A home mortgage is the price people pay for having a house before it is fully paid for. The price the unfortunate homeowners must pay is very high indeed – they must repay more than twice what they borrowed.
Why would people choose to repay so much, in an uncertain economy, for 30-years? Why would people agree to risk losing their house, and all the payments they made, if they missed paying their monthly payments? The simple answer is that new homeowners are normally desperate, uninformed, and easily taken advantage of.
NO-INTEREST OPTION.
Potential homeowners should know that they have a better financing option. Couples can pay for their house in six years, instead of 30, and pay no interest whatsoever. To do this, a group of 12 couples must agree to form a company to build 12 starter houses.
Each person in the group must agree to pay the monthly amount that they would normally pay on a 30-year mortgage for a starter house, for six years. Two strong and durable starter houses (1,000 sq ft, 3 bedroom, 2 bathroom, 1 pantry/laundry room, open concept), that can withstand Category 5 hurricanes and magnitude 7 earthquakes, should be built each year, with the final two being built in year six.
REDUCING RISKS.
There are several methods of reducing the risks of persons not paying their monthly amounts. First, the time is reduced to 6 years, by having each of the 24 persons make the payments. Second, it is for couples, where a person’s spouse can assist if there is a temporary financial challenge. Third, it is for a starter house, where the payments should be affordable for all participants.
To further reduce repayment risks, all twelve properties (houses and lands) should be owned by a company, that is owned by all the homeowners. After all houses have been built, the ownership of each property should be transferred to the respective couple.
In the event of death or disability, each couple should have term-insurance for six years, where the company is the beneficiary.

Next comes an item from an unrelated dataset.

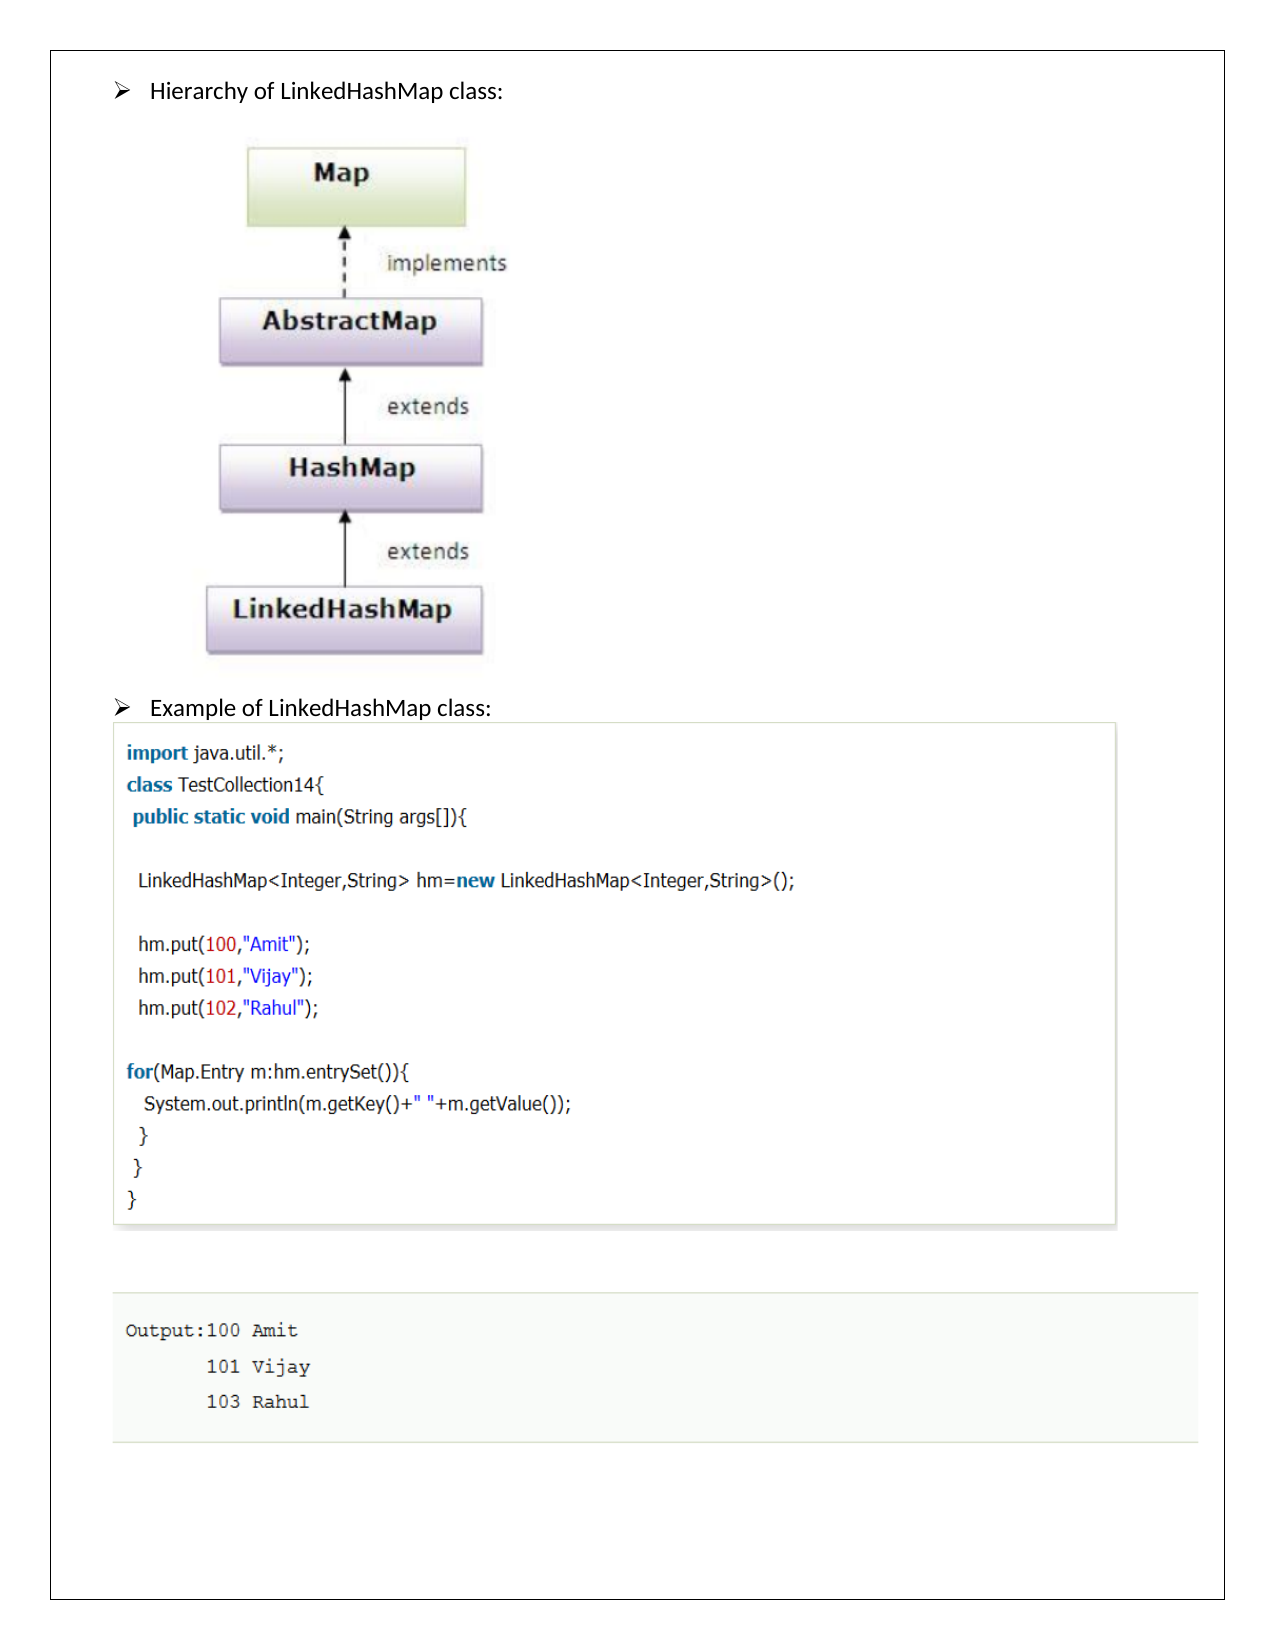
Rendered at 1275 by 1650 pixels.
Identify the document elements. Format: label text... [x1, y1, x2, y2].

To address temporary financial challenges, each couple should have an emergency credit card, with a credit limit of six monthly payments. This card should only be used to make emergency monthly payments. To keep persons accountable, the credit card’s monthly statements should be copied to the company.
TERMINATION.
If a couple’s financial situation is so dire, that their only option is to use their emergency credit card to make payments for three consecutive months, then they will likely put the program at risk. The other persons will have to decide whether to increase their monthly amounts to assist the couple in need, or terminate the agreement with the couple.
If a couple’s agreement with the company is terminated, then the company should take a short-term loan of the total amount that the couple contributed, for a duration of the remainder of the 6 years. The couple in need should receive the total amount that they paid, less the interest on the loan. A new couple should then be invited to take their place.
At the end of six years, the 12 couples can agree to either close the company, or build one house each year to sell and generate wealth.
BAD ADVICE.
The question is, if a couple can own a comfortable, strong and durable starter house in six years, and pay no interest, then why don’t they do this? Why would anyone pay more than twice the value of their house, and risk losing it if monthly payments are missed over the uncertainty of 30 years?
The simple answer is that they received bad advice, and should dissuade others from doing the same. However, if 12 couples cannot be found in Barbados, to demonstrate how wealth may be created, then we are doing the next generation of Barbadians a grave disservice.